(Page-level text extractions)
• • •
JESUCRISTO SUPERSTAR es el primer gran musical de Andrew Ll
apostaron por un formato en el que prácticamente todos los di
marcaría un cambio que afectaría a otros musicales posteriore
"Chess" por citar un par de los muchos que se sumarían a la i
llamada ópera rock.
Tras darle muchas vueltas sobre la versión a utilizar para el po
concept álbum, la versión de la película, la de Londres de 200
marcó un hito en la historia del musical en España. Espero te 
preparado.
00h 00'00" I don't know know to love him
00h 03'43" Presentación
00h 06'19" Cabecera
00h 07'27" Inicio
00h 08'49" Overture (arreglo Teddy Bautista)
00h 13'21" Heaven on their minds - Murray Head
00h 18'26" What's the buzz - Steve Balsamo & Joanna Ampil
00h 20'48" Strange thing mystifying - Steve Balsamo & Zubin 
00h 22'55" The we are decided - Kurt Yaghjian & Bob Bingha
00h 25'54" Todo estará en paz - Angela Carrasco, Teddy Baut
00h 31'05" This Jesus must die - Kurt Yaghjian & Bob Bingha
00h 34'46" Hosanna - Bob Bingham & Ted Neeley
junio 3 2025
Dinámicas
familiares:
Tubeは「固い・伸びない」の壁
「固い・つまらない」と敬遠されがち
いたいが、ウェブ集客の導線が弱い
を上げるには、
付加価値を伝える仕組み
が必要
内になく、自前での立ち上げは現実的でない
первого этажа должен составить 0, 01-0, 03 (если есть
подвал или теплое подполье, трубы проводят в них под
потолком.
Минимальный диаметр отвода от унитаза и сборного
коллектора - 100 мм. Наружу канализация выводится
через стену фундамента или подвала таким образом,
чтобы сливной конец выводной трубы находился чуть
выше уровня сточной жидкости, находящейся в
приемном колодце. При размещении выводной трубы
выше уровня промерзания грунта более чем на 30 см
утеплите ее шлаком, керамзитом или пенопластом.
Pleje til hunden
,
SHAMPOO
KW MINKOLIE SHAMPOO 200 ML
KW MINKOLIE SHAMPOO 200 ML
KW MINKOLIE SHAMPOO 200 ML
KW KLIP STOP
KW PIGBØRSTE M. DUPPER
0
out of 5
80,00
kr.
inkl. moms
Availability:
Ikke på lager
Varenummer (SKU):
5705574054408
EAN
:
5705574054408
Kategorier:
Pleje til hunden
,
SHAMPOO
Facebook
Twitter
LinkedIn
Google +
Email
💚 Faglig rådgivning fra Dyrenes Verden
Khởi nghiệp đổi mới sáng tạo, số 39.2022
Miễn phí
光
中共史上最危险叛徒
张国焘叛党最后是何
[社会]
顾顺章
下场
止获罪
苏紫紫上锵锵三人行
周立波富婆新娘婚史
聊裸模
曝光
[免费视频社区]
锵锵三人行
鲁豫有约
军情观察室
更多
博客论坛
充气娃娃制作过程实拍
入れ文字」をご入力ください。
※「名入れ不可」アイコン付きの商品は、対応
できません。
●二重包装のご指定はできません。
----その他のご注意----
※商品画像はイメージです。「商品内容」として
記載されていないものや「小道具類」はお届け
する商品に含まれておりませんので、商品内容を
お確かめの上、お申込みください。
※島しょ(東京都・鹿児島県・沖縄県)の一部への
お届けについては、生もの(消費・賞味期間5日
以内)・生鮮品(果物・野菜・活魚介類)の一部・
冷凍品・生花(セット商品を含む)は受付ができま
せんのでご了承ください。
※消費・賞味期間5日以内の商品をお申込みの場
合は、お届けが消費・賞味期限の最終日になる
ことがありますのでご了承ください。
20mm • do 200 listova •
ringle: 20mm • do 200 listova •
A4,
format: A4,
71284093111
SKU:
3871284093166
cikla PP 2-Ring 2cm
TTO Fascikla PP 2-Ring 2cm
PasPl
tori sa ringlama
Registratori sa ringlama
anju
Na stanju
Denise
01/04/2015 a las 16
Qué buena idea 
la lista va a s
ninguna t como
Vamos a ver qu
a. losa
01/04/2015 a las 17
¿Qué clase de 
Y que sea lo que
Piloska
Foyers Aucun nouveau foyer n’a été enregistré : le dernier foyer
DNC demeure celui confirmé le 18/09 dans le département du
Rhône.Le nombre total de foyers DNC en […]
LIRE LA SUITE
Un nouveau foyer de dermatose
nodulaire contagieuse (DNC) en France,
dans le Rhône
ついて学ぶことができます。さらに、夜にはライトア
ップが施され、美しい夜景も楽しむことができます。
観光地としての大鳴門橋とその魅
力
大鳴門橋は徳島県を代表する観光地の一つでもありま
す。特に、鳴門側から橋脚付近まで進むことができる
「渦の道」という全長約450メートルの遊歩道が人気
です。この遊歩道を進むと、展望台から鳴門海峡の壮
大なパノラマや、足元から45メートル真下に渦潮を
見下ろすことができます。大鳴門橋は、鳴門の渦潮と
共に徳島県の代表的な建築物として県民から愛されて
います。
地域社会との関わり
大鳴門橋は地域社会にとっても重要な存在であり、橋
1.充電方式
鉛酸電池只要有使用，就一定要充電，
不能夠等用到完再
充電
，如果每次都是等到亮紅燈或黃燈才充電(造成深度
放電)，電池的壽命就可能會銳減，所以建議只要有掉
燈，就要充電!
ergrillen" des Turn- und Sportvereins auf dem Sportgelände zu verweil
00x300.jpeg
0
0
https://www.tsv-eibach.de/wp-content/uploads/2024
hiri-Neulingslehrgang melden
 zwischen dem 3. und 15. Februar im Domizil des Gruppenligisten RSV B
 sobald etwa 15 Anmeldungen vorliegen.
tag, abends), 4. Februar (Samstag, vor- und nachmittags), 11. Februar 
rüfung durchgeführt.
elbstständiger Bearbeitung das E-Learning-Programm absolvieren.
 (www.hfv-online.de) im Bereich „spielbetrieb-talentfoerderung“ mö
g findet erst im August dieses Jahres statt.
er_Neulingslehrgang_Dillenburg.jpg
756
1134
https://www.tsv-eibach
• • •
**How to complete this task**.
Now write the data shown above out again, word for word.

**Answer box**.
JESUCRISTO SUPERSTAR es el primer gran musical de Andrew Ll
apostaron por un formato en el que prácticamente todos los di
marcaría un cambio que afectaría a otros musicales posteriore
"Chess" por citar un par de los muchos que se sumarían a la i
llamada ópera rock.
Tras darle muchas vueltas sobre la versión a utilizar para el po
concept álbum, la versión de la película, la de Londres de 200
marcó un hito en la historia del musical en España. Espero te 
preparado.
00h 00'00" I don't know know to love him
00h 03'43" Presentación
00h 06'19" Cabecera
00h 07'27" Inicio
00h 08'49" Overture (arreglo Teddy Bautista)
00h 13'21" Heaven on their minds - Murray Head
00h 18'26" What's the buzz - Steve Balsamo & Joanna Ampil
00h 20'48" Strange thing mystifying - Steve Balsamo & Zubin 
00h 22'55" The we are decided - Kurt Yaghjian & Bob Bingha
00h 25'54" Todo estará en paz - Angela Carrasco, Teddy Baut
00h 31'05" This Jesus must die - Kurt Yaghjian & Bob Bingha
00h 34'46" Hosanna - Bob Bingham & Ted Neeley
junio 3 2025
Dinámicas
familiares:
Tubeは「固い・伸びない」の壁
「固い・つまらない」と敬遠されがち
いたいが、ウェブ集客の導線が弱い
を上げるには、
付加価値を伝える仕組み
が必要
内になく、自前での立ち上げは現実的でない
первого этажа должен составить 0, 01-0, 03 (если есть
подвал или теплое подполье, трубы проводят в них под
потолком.
Минимальный диаметр отвода от унитаза и сборного
коллектора - 100 мм. Наружу канализация выводится
через стену фундамента или подвала таким образом,
чтобы сливной конец выводной трубы находился чуть
выше уровня сточной жидкости, находящейся в
приемном колодце. При размещении выводной трубы
выше уровня промерзания грунта более чем на 30 см
утеплите ее шлаком, керамзитом или пенопластом.
Pleje til hunden
,
SHAMPOO
KW MINKOLIE SHAMPOO 200 ML
KW MINKOLIE SHAMPOO 200 ML
KW MINKOLIE SHAMPOO 200 ML
KW KLIP STOP
KW PIGBØRSTE M. DUPPER
0
out of 5
80,00
kr.
inkl. moms
Availability:
Ikke på lager
Varenummer (SKU):
5705574054408
EAN
:
5705574054408
Kategorier:
Pleje til hunden
,
SHAMPOO
Facebook
Twitter
LinkedIn
Google +
Email
💚 Faglig rådgivning fra Dyrenes Verden
Khởi nghiệp đổi mới sáng tạo, số 39.2022
Miễn phí
光
中共史上最危险叛徒
张国焘叛党最后是何
[社会]
顾顺章
下场
止获罪
苏紫紫上锵锵三人行
周立波富婆新娘婚史
聊裸模
曝光
[免费视频社区]
锵锵三人行
鲁豫有约
军情观察室
更多
博客论坛
充气娃娃制作过程实拍
入れ文字」をご入力ください。
※「名入れ不可」アイコン付きの商品は、対応
できません。
●二重包装のご指定はできません。
----その他のご注意----
※商品画像はイメージです。「商品内容」として
記載されていないものや「小道具類」はお届け
する商品に含まれておりませんので、商品内容を
お確かめの上、お申込みください。
※島しょ(東京都・鹿児島県・沖縄県)の一部への
お届けについては、生もの(消費・賞味期間5日
以内)・生鮮品(果物・野菜・活魚介類)の一部・
冷凍品・生花(セット商品を含む)は受付ができま
せんのでご了承ください。
※消費・賞味期間5日以内の商品をお申込みの場
合は、お届けが消費・賞味期限の最終日になる
ことがありますのでご了承ください。
20mm • do 200 listova •
ringle: 20mm • do 200 listova •
A4,
format: A4,
71284093111
SKU:
3871284093166
cikla PP 2-Ring 2cm
TTO Fascikla PP 2-Ring 2cm
PasPl
tori sa ringlama
Registratori sa ringlama
anju
Na stanju
Denise
01/04/2015 a las 16
Qué buena idea 
la lista va a s
ninguna t como
Vamos a ver qu
a. losa
01/04/2015 a las 17
¿Qué clase de 
Y que sea lo que
Piloska
Foyers Aucun nouveau foyer n’a été enregistré : le dernier foyer
DNC demeure celui confirmé le 18/09 dans le département du
Rhône.Le nombre total de foyers DNC en […]
LIRE LA SUITE
Un nouveau foyer de dermatose
nodulaire contagieuse (DNC) en France,
dans le Rhône
ついて学ぶことができます。さらに、夜にはライトア
ップが施され、美しい夜景も楽しむことができます。
観光地としての大鳴門橋とその魅
力
大鳴門橋は徳島県を代表する観光地の一つでもありま
す。特に、鳴門側から橋脚付近まで進むことができる
「渦の道」という全長約450メートルの遊歩道が人気
です。この遊歩道を進むと、展望台から鳴門海峡の壮
大なパノラマや、足元から45メートル真下に渦潮を
見下ろすことができます。大鳴門橋は、鳴門の渦潮と
共に徳島県の代表的な建築物として県民から愛されて
います。
地域社会との関わり
大鳴門橋は地域社会にとっても重要な存在であり、橋
1.充電方式
鉛酸電池只要有使用，就一定要充電，
不能夠等用到完再
充電
，如果每次都是等到亮紅燈或黃燈才充電(造成深度
放電)，電池的壽命就可能會銳減，所以建議只要有掉
燈，就要充電!
ergrillen" des Turn- und Sportvereins auf dem Sportgelände zu verweil
00x300.jpeg
0
0
https://www.tsv-eibach.de/wp-content/uploads/2024
hiri-Neulingslehrgang melden
 zwischen dem 3. und 15. Februar im Domizil des Gruppenligisten RSV B
 sobald etwa 15 Anmeldungen vorliegen.
tag, abends), 4. Februar (Samstag, vor- und nachmittags), 11. Februar 
rüfung durchgeführt.
elbstständiger Bearbeitung das E-Learning-Programm absolvieren.
 (www.hfv-online.de) im Bereich „spielbetrieb-talentfoerderung“ mö
g findet erst im August dieses Jahres statt.
er_Neulingslehrgang_Dillenburg.jpg
756
1134
https://www.tsv-eibach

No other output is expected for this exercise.